Problem to solve>
Check each line of the entries. Copy the ones that contain the string "Lemken".

Data supplied>
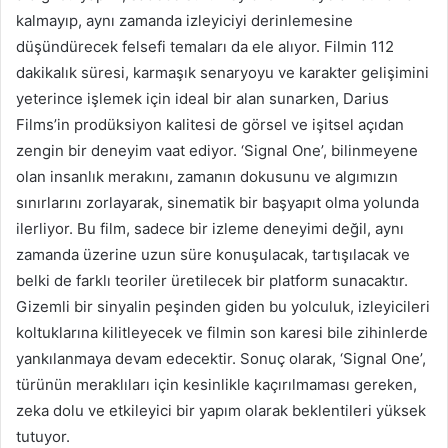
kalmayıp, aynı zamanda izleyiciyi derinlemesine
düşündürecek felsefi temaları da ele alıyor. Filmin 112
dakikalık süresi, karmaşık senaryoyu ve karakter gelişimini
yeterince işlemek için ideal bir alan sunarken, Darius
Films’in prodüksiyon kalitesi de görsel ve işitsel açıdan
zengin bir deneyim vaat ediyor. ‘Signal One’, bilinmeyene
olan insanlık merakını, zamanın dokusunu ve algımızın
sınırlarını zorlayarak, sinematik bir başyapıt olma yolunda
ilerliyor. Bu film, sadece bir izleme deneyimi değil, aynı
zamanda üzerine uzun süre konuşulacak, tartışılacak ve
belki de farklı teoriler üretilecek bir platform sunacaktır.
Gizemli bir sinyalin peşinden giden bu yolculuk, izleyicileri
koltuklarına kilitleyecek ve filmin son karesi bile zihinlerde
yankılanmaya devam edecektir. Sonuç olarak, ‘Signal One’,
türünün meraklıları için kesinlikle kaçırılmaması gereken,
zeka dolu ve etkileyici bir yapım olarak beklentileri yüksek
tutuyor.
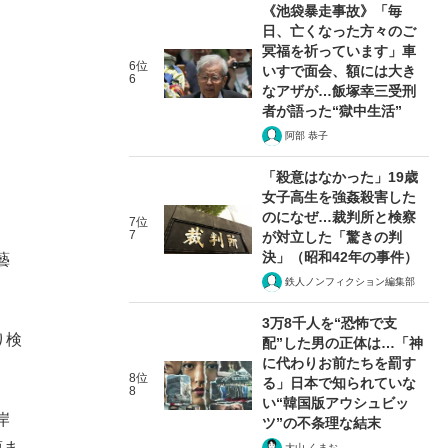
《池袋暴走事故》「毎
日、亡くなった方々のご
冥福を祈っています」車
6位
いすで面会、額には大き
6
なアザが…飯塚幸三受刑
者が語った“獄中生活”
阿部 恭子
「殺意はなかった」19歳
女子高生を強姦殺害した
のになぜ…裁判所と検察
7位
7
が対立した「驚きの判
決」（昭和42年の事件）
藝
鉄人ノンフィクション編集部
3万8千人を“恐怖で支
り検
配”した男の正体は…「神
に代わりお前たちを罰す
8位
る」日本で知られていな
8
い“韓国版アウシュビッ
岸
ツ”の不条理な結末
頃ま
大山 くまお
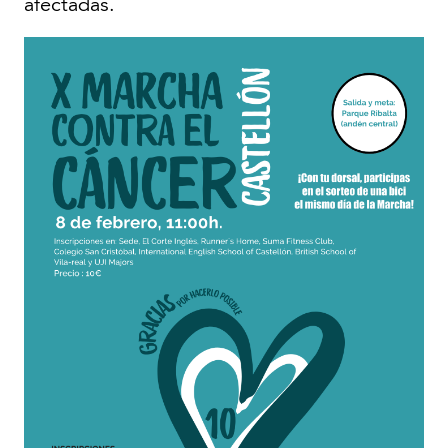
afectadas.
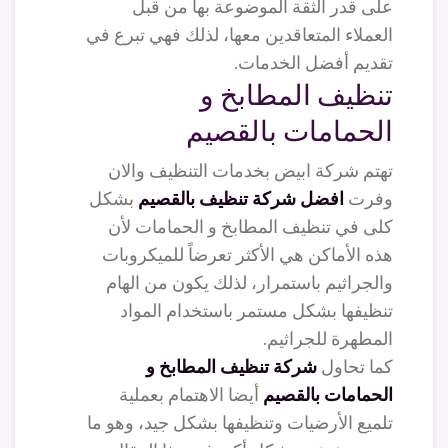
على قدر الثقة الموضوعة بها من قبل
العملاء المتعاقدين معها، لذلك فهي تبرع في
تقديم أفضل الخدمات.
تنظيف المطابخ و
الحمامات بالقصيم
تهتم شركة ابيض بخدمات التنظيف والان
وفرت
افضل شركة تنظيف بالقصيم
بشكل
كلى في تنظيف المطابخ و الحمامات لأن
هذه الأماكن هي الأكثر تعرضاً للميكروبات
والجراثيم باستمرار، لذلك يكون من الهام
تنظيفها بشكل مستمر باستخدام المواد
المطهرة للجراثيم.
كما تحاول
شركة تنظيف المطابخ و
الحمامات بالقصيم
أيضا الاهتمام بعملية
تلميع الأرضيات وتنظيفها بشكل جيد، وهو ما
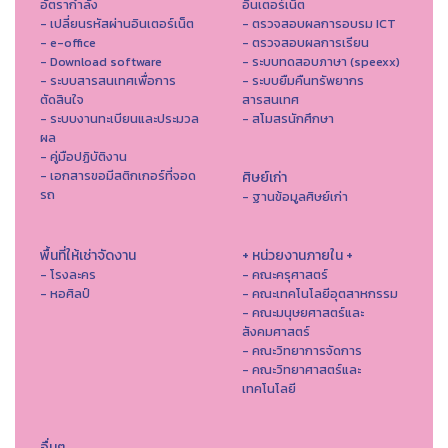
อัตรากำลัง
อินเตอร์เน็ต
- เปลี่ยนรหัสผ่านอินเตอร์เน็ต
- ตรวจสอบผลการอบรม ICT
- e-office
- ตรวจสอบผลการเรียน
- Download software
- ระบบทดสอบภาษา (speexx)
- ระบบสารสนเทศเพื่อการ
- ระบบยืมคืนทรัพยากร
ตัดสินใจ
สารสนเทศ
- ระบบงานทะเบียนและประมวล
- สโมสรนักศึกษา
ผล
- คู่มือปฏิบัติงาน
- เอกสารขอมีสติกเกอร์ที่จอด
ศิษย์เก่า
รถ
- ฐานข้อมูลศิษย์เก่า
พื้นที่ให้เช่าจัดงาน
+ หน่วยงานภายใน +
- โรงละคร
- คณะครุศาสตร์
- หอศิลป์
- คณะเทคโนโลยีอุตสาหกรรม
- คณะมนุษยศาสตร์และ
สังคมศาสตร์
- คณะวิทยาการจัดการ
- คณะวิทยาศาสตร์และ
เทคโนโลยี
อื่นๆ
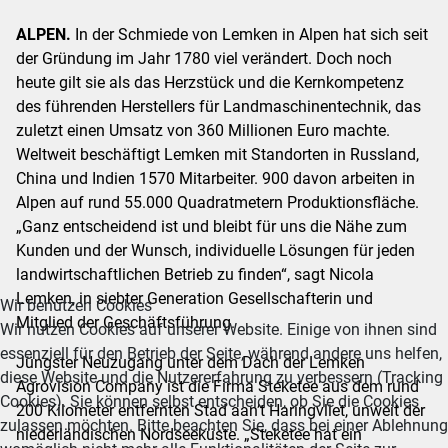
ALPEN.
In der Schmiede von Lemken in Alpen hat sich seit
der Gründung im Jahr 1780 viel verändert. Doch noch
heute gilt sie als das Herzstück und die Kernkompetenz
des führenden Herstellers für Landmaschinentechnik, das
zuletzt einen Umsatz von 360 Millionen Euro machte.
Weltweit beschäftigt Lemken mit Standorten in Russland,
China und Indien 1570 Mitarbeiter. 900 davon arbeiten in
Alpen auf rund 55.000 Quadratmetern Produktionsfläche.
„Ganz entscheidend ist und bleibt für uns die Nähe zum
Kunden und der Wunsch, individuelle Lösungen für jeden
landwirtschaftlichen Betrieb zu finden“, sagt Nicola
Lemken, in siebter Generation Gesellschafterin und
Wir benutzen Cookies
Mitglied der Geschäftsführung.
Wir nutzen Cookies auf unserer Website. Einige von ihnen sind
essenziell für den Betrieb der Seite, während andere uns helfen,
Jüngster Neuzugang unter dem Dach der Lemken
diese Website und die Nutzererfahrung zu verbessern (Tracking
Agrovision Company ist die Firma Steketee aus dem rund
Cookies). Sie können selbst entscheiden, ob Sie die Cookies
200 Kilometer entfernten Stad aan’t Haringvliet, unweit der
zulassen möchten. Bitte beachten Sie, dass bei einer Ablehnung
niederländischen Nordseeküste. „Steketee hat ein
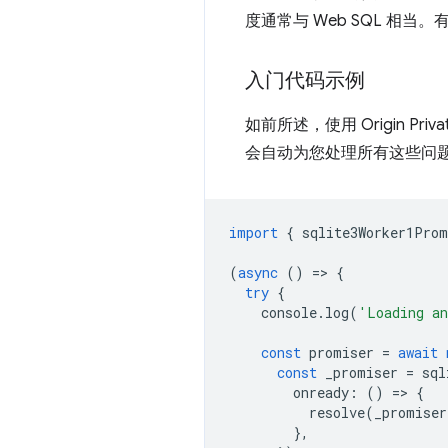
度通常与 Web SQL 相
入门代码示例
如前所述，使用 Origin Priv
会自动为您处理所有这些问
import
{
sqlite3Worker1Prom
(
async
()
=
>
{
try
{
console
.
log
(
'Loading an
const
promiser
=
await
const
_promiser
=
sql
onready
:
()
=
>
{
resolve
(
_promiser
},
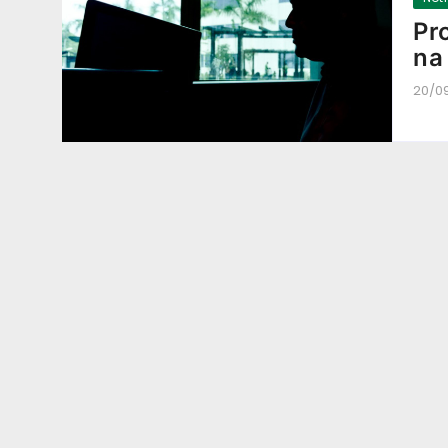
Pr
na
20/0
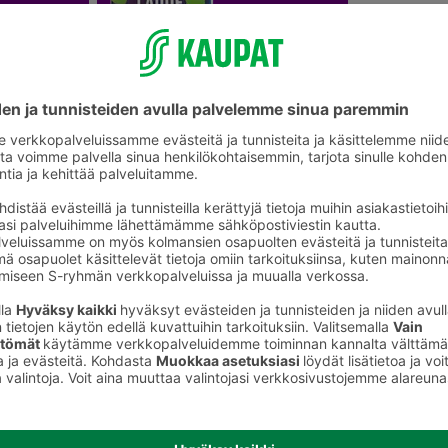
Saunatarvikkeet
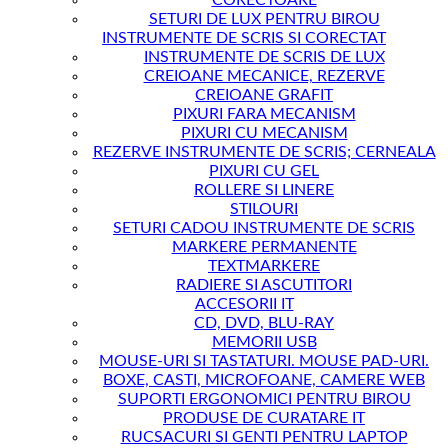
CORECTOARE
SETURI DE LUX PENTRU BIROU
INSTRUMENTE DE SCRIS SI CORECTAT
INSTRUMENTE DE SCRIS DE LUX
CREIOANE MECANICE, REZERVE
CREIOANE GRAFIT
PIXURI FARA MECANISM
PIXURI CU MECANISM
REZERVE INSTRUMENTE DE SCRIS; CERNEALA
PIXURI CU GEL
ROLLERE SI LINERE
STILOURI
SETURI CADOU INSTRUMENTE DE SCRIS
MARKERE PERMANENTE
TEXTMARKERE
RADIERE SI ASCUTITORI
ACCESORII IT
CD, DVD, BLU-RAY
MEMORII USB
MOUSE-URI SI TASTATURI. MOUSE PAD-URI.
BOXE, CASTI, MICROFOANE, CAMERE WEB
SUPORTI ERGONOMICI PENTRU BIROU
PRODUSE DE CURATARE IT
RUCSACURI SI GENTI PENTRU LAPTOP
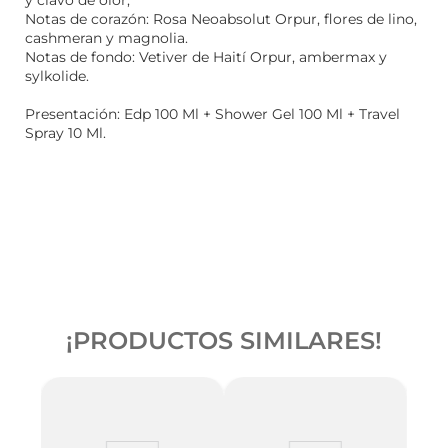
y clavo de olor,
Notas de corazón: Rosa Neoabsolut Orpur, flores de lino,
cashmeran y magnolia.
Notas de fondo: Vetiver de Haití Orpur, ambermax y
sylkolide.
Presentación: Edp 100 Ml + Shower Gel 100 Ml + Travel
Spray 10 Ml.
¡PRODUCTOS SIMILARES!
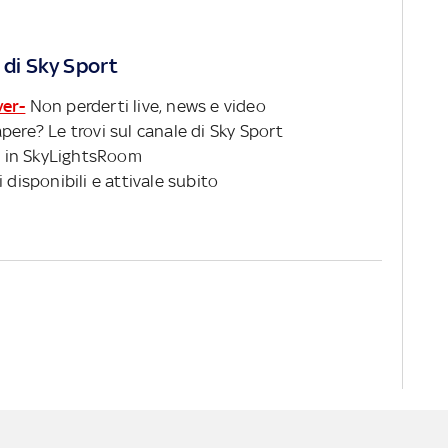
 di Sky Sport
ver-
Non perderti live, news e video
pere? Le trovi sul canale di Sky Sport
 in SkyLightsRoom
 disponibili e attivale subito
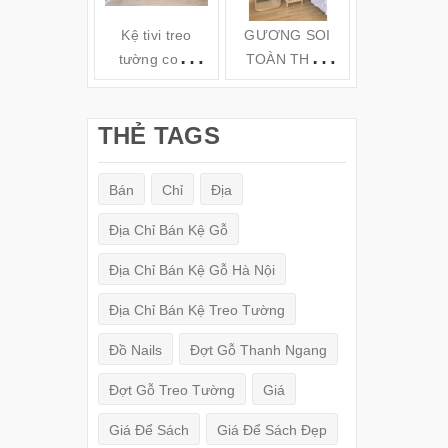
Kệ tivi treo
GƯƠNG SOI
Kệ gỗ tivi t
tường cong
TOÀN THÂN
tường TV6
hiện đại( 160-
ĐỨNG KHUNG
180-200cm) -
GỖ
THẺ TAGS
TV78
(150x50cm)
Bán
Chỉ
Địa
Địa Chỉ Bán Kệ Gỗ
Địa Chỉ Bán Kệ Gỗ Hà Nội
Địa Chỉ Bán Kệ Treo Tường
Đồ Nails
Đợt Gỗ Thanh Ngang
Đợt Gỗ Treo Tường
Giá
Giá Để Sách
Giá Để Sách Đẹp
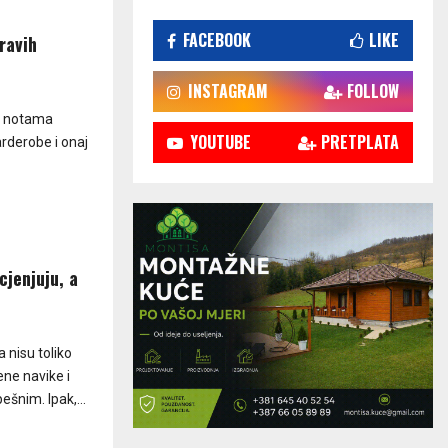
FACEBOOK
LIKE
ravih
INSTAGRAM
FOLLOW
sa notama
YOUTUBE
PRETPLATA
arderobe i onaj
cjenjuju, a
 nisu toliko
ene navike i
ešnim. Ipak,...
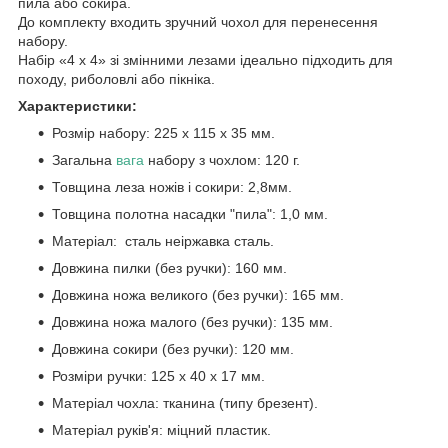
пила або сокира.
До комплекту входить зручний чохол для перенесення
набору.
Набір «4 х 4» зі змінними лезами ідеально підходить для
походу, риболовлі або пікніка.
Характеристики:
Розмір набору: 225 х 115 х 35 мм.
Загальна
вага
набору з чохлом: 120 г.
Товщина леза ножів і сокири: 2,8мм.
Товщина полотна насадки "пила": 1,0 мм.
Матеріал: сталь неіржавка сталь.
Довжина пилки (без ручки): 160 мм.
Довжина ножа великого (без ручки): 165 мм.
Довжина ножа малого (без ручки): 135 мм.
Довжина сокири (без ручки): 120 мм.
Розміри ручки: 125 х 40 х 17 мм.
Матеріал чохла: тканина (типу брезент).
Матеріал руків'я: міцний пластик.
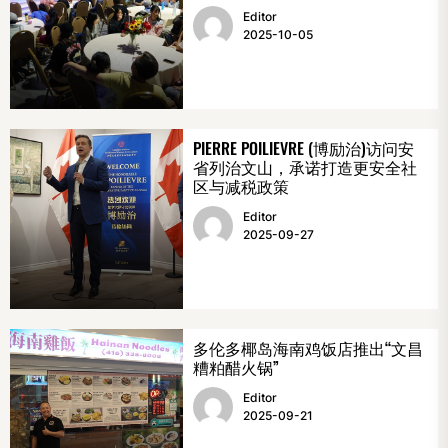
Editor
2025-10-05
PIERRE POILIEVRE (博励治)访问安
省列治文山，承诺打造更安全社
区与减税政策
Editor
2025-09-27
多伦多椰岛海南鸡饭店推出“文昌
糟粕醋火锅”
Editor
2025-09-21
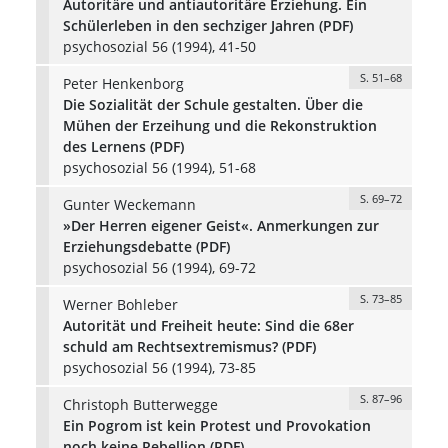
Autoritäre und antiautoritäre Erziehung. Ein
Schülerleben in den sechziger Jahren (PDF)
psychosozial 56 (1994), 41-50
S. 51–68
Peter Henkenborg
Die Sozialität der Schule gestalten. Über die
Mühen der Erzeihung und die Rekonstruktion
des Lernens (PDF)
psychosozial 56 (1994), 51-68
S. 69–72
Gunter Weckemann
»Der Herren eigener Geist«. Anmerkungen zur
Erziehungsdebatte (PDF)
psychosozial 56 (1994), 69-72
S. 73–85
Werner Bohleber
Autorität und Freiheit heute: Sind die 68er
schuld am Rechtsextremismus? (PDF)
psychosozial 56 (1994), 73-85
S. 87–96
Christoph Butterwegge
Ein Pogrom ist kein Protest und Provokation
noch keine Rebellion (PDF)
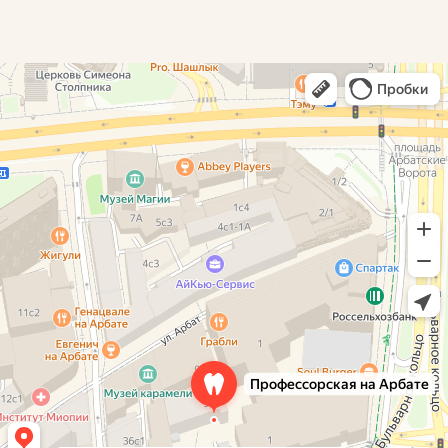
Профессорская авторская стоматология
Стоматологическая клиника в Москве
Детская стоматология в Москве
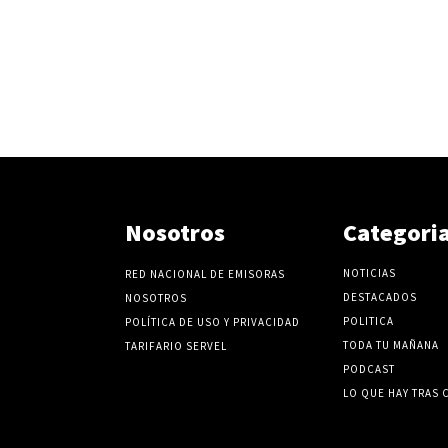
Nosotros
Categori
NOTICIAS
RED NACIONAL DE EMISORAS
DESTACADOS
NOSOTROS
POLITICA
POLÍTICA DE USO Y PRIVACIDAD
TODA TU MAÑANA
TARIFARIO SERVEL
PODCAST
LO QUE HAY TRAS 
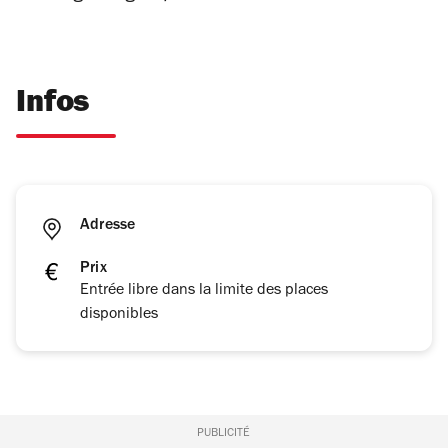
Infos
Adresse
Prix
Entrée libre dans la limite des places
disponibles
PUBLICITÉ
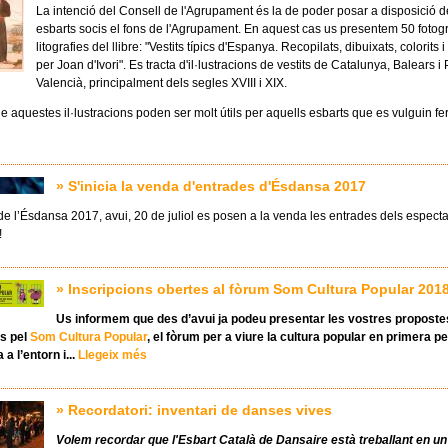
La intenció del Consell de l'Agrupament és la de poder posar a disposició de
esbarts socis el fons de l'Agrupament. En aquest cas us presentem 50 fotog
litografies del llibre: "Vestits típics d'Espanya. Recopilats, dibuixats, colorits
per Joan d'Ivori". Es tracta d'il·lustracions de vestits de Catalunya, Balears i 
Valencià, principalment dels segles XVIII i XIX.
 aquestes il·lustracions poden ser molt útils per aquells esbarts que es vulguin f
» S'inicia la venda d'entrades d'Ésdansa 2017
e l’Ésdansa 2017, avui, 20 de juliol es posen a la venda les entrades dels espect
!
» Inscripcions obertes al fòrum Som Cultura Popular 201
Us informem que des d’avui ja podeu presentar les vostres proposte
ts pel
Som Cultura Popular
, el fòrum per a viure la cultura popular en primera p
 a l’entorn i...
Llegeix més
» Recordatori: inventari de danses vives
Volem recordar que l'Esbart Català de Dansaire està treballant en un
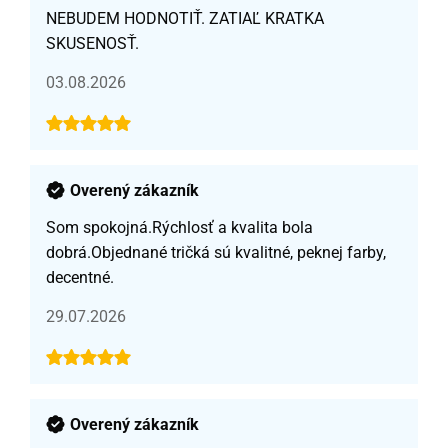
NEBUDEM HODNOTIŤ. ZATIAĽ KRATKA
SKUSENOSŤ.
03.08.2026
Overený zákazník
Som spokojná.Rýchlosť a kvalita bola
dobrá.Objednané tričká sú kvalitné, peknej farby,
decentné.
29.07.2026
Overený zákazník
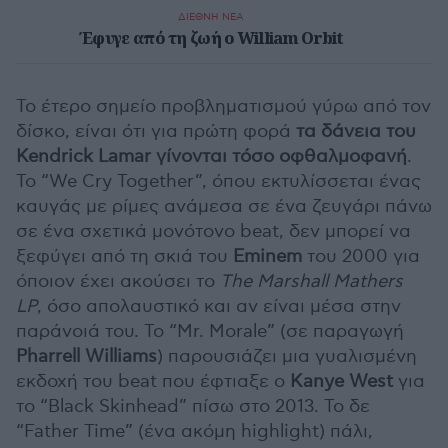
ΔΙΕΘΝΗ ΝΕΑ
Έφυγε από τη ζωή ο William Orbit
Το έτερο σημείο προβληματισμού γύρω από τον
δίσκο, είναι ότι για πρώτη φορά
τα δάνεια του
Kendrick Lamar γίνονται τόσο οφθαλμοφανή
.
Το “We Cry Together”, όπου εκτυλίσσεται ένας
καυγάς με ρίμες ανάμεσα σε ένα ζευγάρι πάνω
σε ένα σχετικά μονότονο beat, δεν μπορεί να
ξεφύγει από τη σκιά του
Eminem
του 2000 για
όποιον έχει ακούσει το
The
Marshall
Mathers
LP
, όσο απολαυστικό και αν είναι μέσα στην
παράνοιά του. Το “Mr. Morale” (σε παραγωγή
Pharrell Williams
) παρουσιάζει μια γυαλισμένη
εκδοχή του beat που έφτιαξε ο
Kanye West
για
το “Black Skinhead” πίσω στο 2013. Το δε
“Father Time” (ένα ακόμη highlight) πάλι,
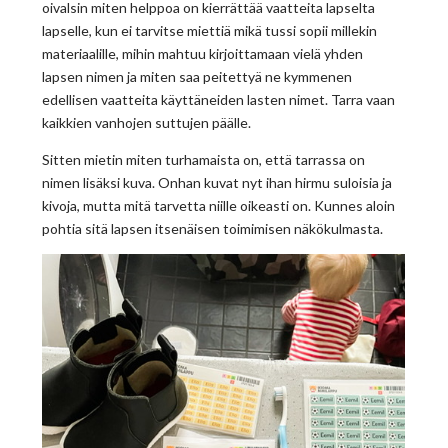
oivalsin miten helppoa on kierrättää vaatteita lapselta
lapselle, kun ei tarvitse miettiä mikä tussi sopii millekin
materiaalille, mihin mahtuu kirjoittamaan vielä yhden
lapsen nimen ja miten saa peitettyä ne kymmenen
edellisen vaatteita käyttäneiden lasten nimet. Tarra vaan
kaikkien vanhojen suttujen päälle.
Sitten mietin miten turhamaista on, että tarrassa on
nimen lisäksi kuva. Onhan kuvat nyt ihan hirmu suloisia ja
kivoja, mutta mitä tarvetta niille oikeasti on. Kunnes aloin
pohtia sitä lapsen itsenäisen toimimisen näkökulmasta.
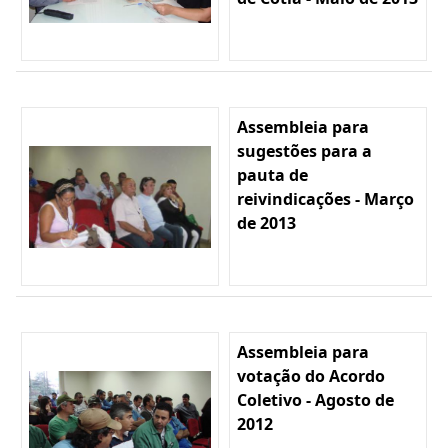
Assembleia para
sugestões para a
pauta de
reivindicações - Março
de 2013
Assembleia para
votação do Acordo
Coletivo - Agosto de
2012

Response for this exercise>
In der Schmiede von Lemken in Alpen hat sich seit
Weltweit beschäftigt Lemken mit Standorten in Russland,
Lemken, in siebter Generation Gesellschafterin und
Jüngster Neuzugang unter dem Dach der Lemken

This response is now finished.